▶ _Document excerpt_
The Millennium Challenge Corporation (MCC) is a household topic of discussion in Nepal these days. The current row between the ruling (and even among) and opposition political parties has made the agreement of MCC implementation even more challenging. Furthermore, the alleged Chinese ‘interest’ in the issue has made the MCC debate more complicated.
There have been various speculations about the MCC Nepal Compact across the diplomatic community, diaspora, academia, development community and the general population. There have been various media articles, television debates, ‘YouTube Lives’ covering the issue. One of the prominent issues associated with MCC is the national security and sovereignty angle. The opponents of the MCC’s Nepal Compact fear that the country will fall directly into the hands of ‘foreign military power.’ Apparently, they are not convinced by the clarification from the MCC headquarters that the Nepal Compact is not part of the Indo-Pacific Strategy and does not prevail over the Constitution of Nepal. This situation has laid a very good ‘playing ground’ for the ultra-nationalist, jingoist sentiments to rise, inciting violence, strikes and uncertainty in the name of national security and nationalism.

▶ _Work item_
Copy the passage about the MCC Nepal Compact from "The Millennium Challenge" up to and including "debate more complicated.", word for word.

▶ _Extracted material_

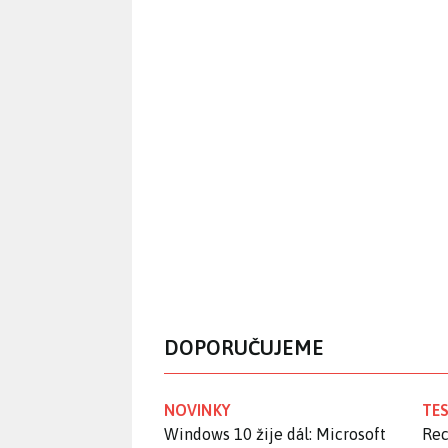
DOPORUČUJEME
NOVINKY
TES
Windows 10 žije dál: Microsoft
Rec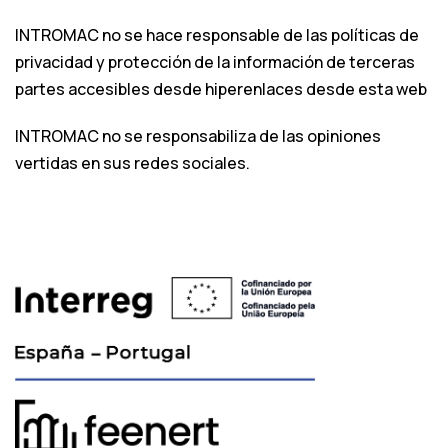
INTROMAC no se hace responsable de las políticas de
privacidad y protección de la información de terceras
partes accesibles desde hiperenlaces desde esta web
INTROMAC no se responsabiliza de las opiniones
vertidas en sus redes sociales.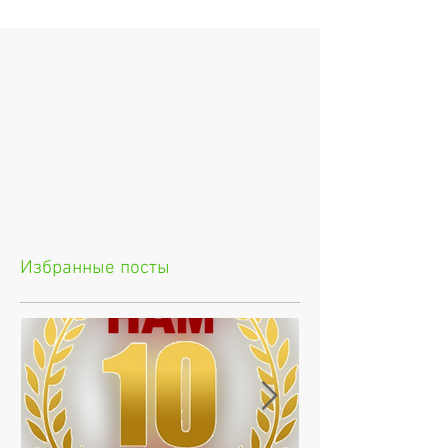
Избранные посты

▶ _Task output_
The Millennium Challenge Corporation (MCC) is a household topic of discussion in Nepal these days. The current row between the ruling (and even among) and opposition political parties has made the agreement of MCC implementation even more challenging. Furthermore, the alleged Chinese ‘interest’ in the issue has made the MCC debate more complicated.